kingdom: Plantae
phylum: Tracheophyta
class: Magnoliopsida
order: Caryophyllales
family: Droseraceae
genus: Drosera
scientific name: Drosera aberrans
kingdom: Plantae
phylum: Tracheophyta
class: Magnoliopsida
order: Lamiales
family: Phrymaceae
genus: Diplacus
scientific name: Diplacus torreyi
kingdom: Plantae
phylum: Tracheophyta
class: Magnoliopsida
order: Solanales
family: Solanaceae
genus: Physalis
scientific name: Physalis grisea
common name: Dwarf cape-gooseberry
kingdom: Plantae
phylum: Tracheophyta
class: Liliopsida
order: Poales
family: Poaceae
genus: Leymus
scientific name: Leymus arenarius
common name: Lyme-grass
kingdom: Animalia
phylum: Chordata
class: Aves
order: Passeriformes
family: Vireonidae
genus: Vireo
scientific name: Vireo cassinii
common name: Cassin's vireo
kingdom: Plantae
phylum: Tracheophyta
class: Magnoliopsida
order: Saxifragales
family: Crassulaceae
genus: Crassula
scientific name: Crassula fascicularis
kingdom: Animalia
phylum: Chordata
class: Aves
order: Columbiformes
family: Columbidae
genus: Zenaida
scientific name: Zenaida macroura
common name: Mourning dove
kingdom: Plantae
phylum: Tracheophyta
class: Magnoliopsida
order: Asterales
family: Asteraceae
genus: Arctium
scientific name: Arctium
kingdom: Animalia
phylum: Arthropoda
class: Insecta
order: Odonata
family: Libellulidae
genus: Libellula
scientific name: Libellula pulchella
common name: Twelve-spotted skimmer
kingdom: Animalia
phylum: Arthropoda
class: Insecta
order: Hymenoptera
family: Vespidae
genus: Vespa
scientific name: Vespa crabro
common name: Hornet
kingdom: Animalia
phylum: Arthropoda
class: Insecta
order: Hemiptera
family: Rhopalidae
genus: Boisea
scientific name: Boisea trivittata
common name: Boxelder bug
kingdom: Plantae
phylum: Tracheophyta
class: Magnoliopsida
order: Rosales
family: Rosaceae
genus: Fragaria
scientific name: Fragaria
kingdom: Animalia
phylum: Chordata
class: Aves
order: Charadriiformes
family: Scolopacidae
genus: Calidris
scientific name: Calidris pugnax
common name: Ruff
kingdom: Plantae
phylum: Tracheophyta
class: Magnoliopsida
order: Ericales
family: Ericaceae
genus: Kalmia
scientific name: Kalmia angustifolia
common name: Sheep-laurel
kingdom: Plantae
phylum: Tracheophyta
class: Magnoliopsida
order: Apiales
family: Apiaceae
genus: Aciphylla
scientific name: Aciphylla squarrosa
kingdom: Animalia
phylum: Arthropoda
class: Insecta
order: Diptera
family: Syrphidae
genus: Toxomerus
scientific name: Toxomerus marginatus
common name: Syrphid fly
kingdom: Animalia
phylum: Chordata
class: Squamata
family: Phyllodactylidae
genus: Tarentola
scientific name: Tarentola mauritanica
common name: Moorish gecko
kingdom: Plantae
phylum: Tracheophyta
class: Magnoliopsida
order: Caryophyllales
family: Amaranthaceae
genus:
++++++
Could you give again the lines running from the one that contains "genus: Fragaria" through the end of the records, both included, with "common name" relabeled as "vernacular name" and everything else left unchanged?

THE RESPONSE =
genus: Fragaria
scientific name: Fragaria
kingdom: Animalia
phylum: Chordata
class: Aves
order: Charadriiformes
family: Scolopacidae
genus: Calidris
scientific name: Calidris pugnax
vernacular name: Ruff
kingdom: Plantae
phylum: Tracheophyta
class: Magnoliopsida
order: Ericales
family: Ericaceae
genus: Kalmia
scientific name: Kalmia angustifolia
vernacular name: Sheep-laurel
kingdom: Plantae
phylum: Tracheophyta
class: Magnoliopsida
order: Apiales
family: Apiaceae
genus: Aciphylla
scientific name: Aciphylla squarrosa
kingdom: Animalia
phylum: Arthropoda
class: Insecta
order: Diptera
family: Syrphidae
genus: Toxomerus
scientific name: Toxomerus marginatus
vernacular name: Syrphid fly
kingdom: Animalia
phylum: Chordata
class: Squamata
family: Phyllodactylidae
genus: Tarentola
scientific name: Tarentola mauritanica
vernacular name: Moorish gecko
kingdom: Plantae
phylum: Tracheophyta
class: Magnoliopsida
order: Caryophyllales
family: Amaranthaceae
genus:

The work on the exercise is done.